→ About this exercise
Entries follow. Return each line that contains the word "background".

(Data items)
+--
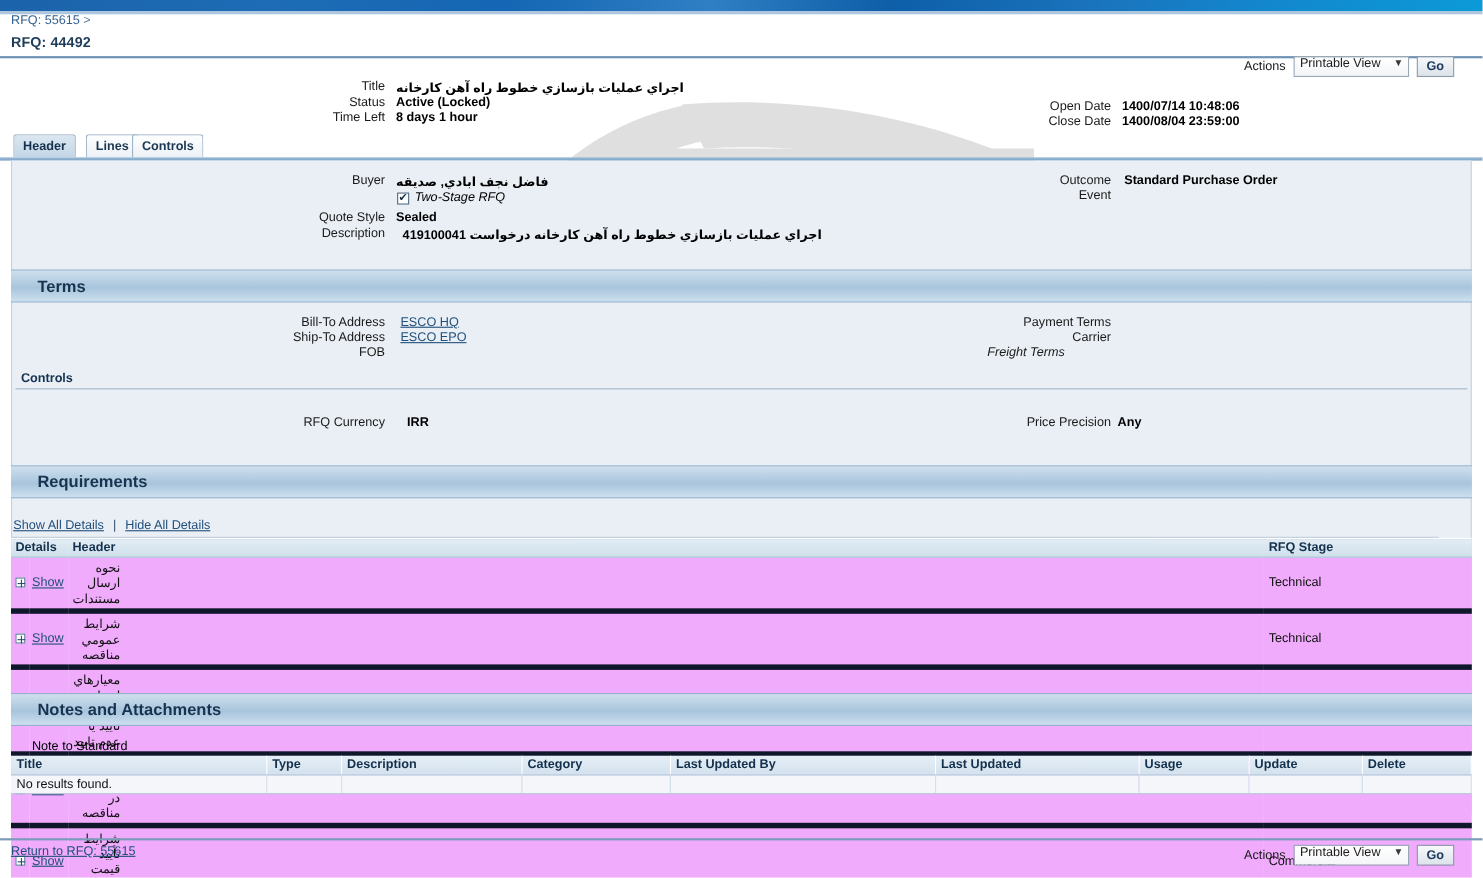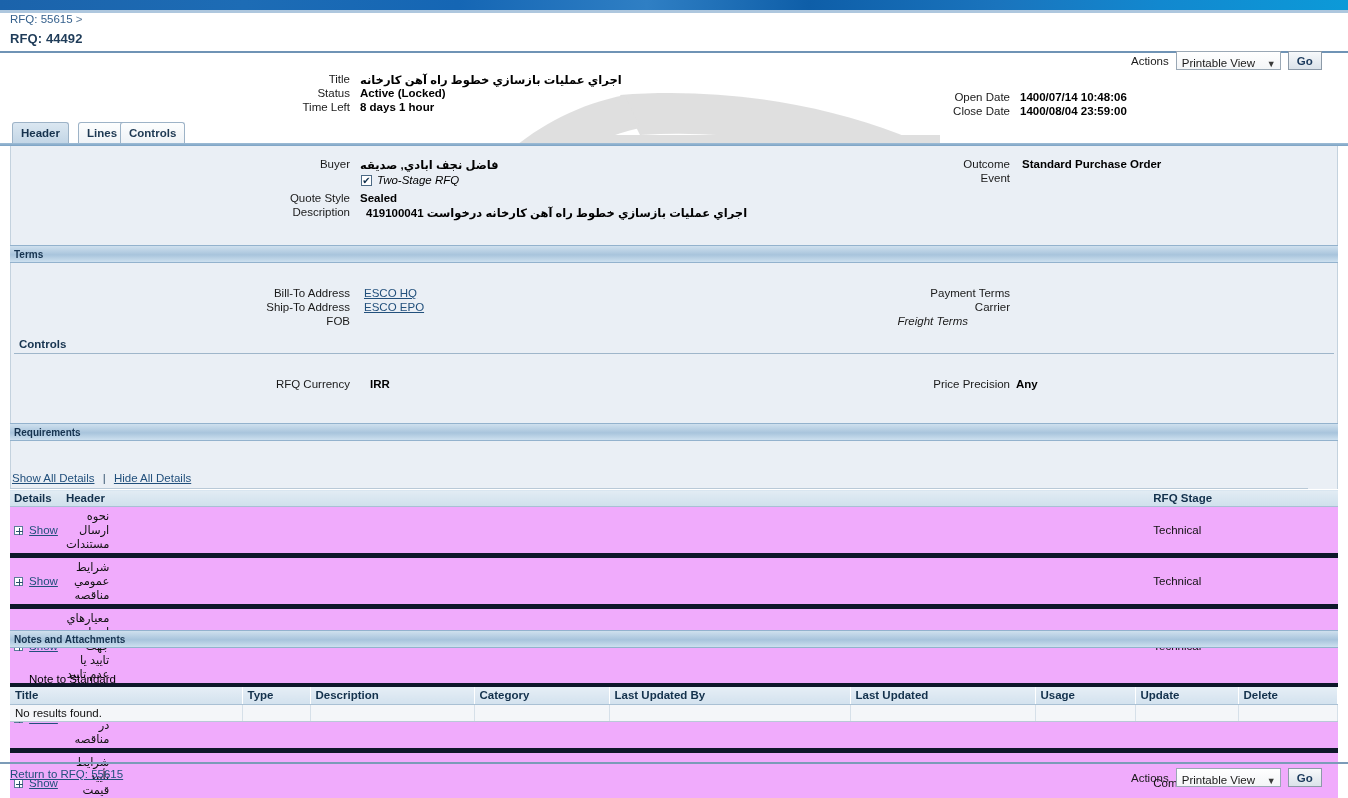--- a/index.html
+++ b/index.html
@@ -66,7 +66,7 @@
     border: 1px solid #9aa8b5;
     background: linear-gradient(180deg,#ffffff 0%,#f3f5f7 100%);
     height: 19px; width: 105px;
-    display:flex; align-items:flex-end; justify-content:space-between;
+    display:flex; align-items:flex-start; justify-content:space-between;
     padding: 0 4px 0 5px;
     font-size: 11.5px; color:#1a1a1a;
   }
+--
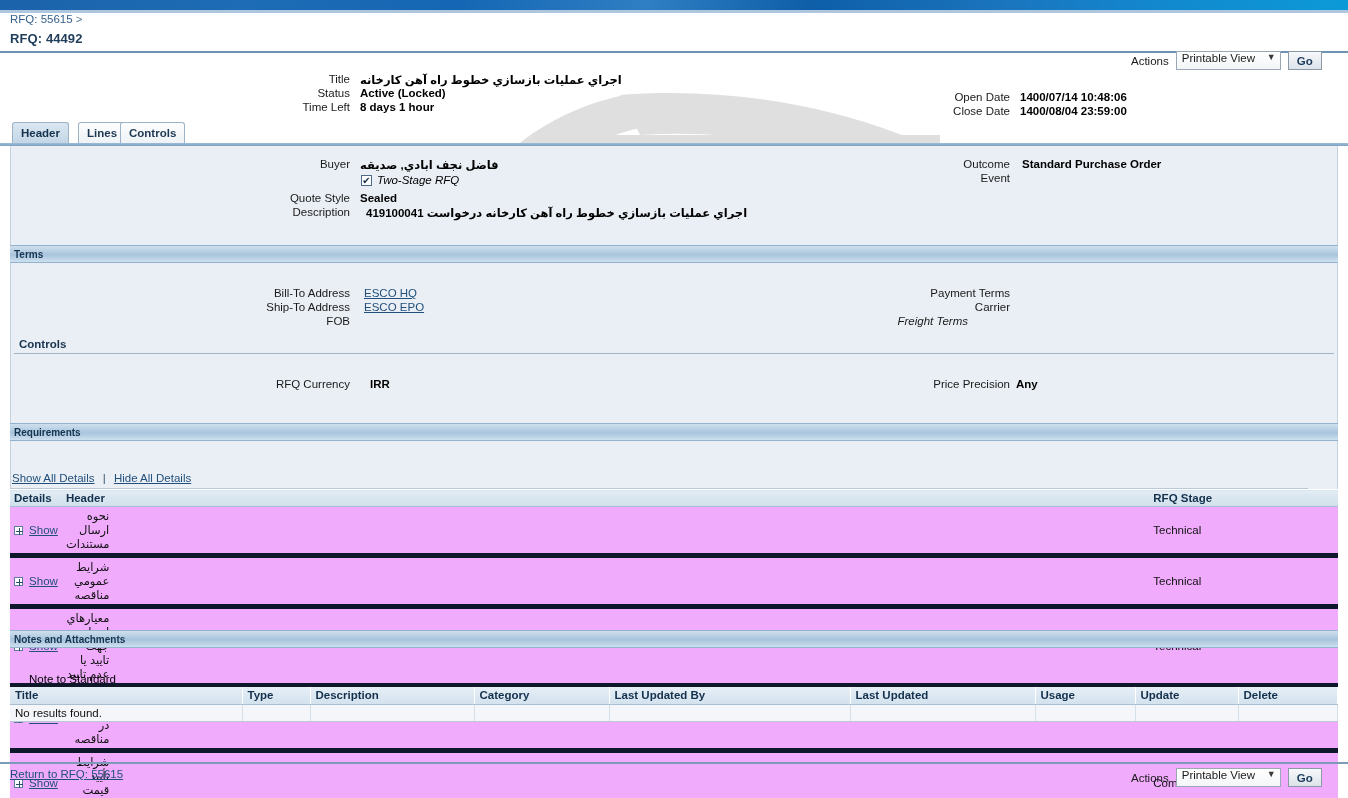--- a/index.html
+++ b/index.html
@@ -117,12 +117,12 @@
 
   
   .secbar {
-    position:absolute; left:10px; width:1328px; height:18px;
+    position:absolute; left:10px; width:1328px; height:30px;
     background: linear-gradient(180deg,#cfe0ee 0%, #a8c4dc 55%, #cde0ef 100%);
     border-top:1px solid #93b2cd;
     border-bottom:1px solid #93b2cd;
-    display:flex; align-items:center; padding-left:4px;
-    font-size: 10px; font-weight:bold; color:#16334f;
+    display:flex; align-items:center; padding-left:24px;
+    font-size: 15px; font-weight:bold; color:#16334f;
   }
+--
→ Expected answer
     background: linear-gradient(180deg,#ffffff 0%,#f3f5f7 100%);
     background: linear-gradient(180deg,#cfe0ee 0%, #a8c4dc 55%, #cde0ef 100%);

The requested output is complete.